Guide offers tips on cultural issues, health concerns
Fawzia Rasheed de Francisco, who has advised 16 governments and the United Nations on health policy, started travelling with her younger son when he was two weeks old. Her older son celebrated his first birthday on his fifth continent.
Now she’s offering the wisdom she accumulated during all those travels with her children to the rest of us in a new book called The Rough Guide To Travel With Babies & Young Children (Rough Guides).
The book includes a variety of tips, including coping with road trips and plane travel; health concerns; entertaining kids on the road; and cultural issues.

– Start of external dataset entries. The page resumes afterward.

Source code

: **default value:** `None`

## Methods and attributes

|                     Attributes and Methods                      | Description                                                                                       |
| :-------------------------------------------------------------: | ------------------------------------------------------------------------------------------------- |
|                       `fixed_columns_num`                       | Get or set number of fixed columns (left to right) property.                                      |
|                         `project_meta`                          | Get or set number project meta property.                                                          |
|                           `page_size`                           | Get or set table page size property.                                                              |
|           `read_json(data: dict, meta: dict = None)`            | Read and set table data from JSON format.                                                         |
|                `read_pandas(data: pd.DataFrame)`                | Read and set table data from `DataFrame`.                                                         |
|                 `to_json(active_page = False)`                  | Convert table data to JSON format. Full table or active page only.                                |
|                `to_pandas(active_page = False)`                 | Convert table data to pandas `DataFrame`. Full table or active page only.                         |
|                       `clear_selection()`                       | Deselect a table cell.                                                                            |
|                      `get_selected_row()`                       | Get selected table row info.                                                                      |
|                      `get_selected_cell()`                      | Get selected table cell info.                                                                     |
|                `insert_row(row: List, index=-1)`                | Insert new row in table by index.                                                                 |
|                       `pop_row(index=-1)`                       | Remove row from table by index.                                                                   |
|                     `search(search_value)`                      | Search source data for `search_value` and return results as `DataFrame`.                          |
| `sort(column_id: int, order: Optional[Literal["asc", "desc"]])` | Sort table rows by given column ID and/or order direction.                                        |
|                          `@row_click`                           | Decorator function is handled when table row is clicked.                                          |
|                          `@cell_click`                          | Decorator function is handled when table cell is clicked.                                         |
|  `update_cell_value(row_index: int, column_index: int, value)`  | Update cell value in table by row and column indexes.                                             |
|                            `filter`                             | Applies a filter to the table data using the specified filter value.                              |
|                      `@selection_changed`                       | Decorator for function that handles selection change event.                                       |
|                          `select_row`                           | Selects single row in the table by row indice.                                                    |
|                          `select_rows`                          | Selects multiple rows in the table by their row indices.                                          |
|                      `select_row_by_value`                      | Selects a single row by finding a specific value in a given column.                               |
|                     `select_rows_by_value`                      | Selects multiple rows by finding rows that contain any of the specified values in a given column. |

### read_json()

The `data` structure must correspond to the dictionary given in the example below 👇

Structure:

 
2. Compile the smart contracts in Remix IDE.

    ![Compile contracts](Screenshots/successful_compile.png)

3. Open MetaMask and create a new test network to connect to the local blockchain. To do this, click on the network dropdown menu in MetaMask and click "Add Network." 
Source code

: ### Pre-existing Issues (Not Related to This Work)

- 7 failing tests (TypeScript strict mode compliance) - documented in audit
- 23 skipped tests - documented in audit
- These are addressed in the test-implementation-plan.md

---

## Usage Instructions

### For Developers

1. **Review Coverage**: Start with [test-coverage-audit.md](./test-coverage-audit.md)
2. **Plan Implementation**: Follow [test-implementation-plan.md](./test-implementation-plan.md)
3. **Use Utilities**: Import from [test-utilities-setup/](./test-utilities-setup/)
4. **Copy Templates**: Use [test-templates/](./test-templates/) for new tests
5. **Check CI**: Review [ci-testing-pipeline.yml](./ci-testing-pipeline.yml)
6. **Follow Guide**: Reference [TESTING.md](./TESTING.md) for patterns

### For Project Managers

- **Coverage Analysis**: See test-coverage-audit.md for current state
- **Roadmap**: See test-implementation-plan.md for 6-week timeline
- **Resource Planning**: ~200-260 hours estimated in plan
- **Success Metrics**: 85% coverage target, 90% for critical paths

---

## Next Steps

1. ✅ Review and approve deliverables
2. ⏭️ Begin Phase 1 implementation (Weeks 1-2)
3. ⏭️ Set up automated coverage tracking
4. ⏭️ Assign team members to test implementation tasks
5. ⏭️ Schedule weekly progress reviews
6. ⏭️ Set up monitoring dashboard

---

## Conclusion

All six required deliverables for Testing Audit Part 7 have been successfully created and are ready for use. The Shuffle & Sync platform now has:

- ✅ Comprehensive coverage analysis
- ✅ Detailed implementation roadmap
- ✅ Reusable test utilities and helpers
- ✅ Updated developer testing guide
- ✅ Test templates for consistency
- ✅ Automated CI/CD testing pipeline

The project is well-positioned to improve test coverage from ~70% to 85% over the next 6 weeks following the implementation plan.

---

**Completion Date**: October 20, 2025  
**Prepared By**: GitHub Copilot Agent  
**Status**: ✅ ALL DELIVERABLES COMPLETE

For example, the writer notes that in India, “get your children to apologize profusely if they inadvertently touch someone with their shoes, as this is considered especially offensive.” In Thailand, “kids who make light of inconveniences are thought to be especially well brought up.” And remember that “patting children on the head is considered disrespectful in many countries.”
If you’re travelling somewhere with a risk of encountering mosquitoes with malaria, the author recommends using DEET, a powerful insect repellent; and if you’re looking to avoid tummy bugs in countries with questionable sanitation standards, steer clear of buffets, eat at busy places where the turnover of food is fast, don’t eat sliced fruit from street stalls, check that bottles and cans are unopened before you let kids sip, and use a straw or wipe the rim.
Ideas for souvenirs include buying a postcard at each destination and letting kids note a single memory on the back, along with their date and age; keeping mementoes in a “travel box” at home; or even keeping a journal in which kids might ask people they meet to write something in the local language or sign their name if the alphabet is different.
The guide is available on Amazon.ca for $16.05.